Florida's inmate population is a potential gold mine of information on unsolved crimes, and state officials hope to tap in to it.
Starting July 1, a new anonymous tipline will give the state's 100,356 prisoners an opportunity to report information on unsolved crimes and may even have a chance to earn a reward.
"There is a wealth of information here and we've created a mechanism to capture it," said Ken Tucker, Secretary of the Department of Corrections. "We owe it to the public and the victims to collaborate."
The Florida Department of Corrections teamed up with CrimeWatch to create the equivalent of the anonymous tipline citizens use to report information on crimes.
In Central Florida, the anonymous tipline Crimeline has helped solve numerous crimes including the April shooting and burning deaths of Winter Park High School students 16-year-old Nicholas Presha and 18-year-old Jeremy Stewart.

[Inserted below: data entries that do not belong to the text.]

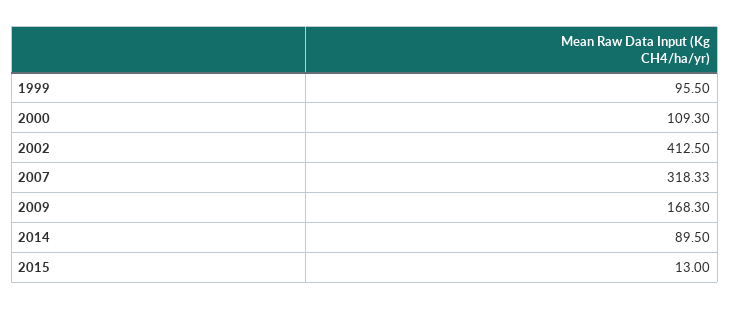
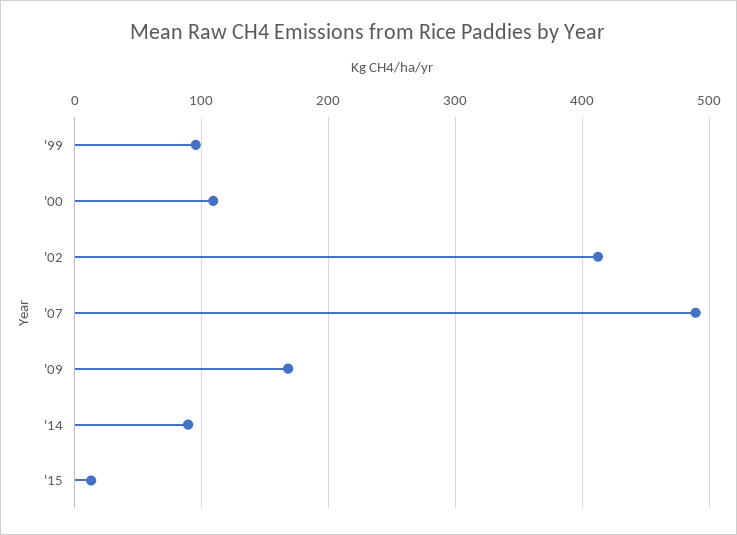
  {
    "1999": 95.5,
    "2000": 109.3,
    "2002": 412.5,
-   "2007": 318.33,
+   "2007": 490,
    "2009": 168.3,
    "2014": 89.5,
    "2015": 13
  }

State corrections employees will use posters to announce the new tipine and have created a video about the program that all incoming prisoners will be required to watch at the start of his or her prison sentence, Tucker said.
The program will be available in state correctional facilities, but not in county jails, Tucker said.

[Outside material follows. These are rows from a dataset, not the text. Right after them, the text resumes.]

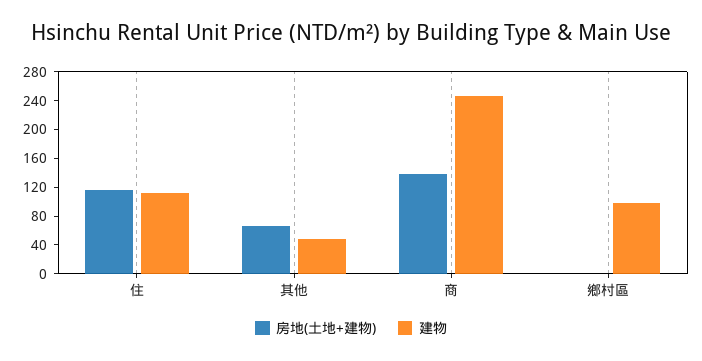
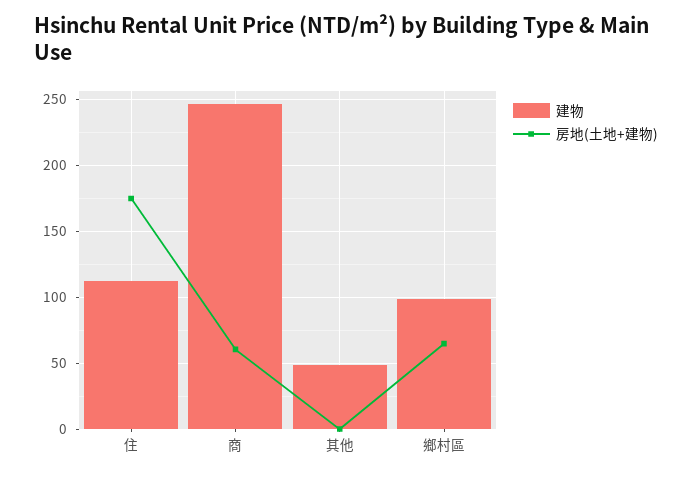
  {
    "房地(土地+建物)": {
-     "住": 120,
+     "住": 175,
-     "其他": 60,
+     "其他": 0,
-     "商": 140,
+     "商": 60,
-     "鄉村區": 0
+     "鄉村區": 65
    },
    "建物": {
      "住": 110,
      "其他": 50,
      "商": 245,
      "鄉村區": 100
    }
  }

The new initiative is three-prong and will also include outreach to people who are on probation and the community.
The Department of Corrections has created a top 10 fugitives list that includes five escapees and five people who have skipped out on probation and a new toll-free number for tips. Billboards around the state will have information about the men on the top 10 list.
"This is hugely successful in Texas," said Crimeline director Barb Bergin. "They are capturing people left and right."
Bergin hopes Florida will see similar results.
Probation officers around the state will give information about the tipline programs to the felons they supervise. Citizens can also give tips about the fugitives at 1-888-951-2411.